(YOUR TASK): The required result is every line of the records that includes "Miches".

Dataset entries
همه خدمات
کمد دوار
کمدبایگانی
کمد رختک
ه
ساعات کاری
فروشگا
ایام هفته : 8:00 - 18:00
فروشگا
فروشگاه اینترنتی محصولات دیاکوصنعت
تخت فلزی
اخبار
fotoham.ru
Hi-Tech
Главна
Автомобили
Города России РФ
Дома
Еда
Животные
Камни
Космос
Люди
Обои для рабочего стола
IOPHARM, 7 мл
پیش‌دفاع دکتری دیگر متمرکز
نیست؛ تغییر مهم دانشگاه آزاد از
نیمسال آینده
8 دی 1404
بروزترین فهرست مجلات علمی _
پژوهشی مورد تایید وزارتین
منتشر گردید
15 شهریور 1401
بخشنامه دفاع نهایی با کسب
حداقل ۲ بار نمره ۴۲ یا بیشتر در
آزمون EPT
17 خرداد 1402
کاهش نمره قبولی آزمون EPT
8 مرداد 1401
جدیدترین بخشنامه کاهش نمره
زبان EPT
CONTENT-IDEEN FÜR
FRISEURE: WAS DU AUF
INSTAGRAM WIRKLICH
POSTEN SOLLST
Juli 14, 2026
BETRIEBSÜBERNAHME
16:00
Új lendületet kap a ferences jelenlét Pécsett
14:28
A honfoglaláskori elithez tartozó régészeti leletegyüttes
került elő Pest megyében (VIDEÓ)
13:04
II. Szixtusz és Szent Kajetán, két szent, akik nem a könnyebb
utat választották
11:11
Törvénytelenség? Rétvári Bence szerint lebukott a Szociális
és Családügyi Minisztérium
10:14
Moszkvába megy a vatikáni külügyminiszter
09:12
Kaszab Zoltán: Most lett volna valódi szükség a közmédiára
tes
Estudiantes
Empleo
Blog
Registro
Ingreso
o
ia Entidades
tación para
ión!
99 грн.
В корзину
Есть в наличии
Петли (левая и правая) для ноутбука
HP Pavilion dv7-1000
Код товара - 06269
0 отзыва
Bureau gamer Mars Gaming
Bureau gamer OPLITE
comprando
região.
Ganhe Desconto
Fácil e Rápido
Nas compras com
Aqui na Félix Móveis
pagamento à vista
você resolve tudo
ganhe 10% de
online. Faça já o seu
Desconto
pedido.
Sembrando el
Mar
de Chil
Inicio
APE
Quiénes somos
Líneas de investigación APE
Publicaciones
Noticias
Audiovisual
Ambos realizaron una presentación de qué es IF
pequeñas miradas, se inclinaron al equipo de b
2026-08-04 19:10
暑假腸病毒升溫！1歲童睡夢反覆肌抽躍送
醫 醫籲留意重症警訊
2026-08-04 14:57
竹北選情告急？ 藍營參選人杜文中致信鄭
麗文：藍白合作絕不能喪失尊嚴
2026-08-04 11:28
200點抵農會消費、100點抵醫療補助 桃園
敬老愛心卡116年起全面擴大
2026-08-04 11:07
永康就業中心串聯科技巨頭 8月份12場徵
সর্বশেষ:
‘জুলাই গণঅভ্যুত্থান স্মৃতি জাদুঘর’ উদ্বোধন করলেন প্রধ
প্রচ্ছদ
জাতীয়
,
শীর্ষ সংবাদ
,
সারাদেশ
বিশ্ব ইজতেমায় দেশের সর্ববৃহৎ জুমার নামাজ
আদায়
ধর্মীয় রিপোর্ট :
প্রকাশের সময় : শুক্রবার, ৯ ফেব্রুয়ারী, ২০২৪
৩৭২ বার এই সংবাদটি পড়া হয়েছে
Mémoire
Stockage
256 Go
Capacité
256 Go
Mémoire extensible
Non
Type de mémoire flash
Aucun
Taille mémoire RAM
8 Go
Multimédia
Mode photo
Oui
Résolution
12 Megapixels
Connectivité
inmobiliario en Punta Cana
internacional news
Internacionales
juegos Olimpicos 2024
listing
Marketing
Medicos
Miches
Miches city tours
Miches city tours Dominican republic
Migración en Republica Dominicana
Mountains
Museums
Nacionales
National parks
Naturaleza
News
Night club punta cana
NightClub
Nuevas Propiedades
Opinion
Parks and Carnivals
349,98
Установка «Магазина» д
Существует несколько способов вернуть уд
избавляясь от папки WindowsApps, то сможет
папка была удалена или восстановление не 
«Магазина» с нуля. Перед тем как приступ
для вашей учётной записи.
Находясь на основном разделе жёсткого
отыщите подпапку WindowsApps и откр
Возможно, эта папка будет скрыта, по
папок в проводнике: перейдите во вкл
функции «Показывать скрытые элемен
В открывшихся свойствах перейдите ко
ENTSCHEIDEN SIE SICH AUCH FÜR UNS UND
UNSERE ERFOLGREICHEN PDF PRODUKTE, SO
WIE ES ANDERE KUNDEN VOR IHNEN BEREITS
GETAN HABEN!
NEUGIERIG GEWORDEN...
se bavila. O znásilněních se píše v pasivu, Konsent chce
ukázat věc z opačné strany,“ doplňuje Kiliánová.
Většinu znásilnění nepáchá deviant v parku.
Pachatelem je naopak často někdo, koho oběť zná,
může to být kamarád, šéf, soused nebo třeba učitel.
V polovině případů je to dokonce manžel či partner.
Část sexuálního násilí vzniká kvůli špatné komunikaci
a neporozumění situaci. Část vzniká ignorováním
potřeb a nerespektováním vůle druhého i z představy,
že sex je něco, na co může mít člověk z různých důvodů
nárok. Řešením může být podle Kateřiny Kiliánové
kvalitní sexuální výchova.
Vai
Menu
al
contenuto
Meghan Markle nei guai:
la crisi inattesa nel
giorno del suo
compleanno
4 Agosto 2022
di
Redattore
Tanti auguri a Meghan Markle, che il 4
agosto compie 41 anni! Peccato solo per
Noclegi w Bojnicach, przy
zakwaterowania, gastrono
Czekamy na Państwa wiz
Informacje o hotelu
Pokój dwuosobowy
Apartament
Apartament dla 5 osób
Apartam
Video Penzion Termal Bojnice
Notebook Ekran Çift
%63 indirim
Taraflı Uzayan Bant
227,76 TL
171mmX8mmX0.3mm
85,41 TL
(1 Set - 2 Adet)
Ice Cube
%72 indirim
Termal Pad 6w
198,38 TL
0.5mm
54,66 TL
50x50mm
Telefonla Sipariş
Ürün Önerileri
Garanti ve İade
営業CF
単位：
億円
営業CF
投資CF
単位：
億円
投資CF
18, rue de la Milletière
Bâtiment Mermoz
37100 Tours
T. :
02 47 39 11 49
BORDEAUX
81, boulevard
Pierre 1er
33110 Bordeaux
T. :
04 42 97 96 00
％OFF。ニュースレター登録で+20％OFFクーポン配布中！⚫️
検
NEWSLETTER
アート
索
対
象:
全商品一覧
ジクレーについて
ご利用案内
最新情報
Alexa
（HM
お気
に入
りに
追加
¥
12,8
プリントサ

(PROBLEM SOLUTION):
Miches
Miches city tours
Miches city tours Dominican republic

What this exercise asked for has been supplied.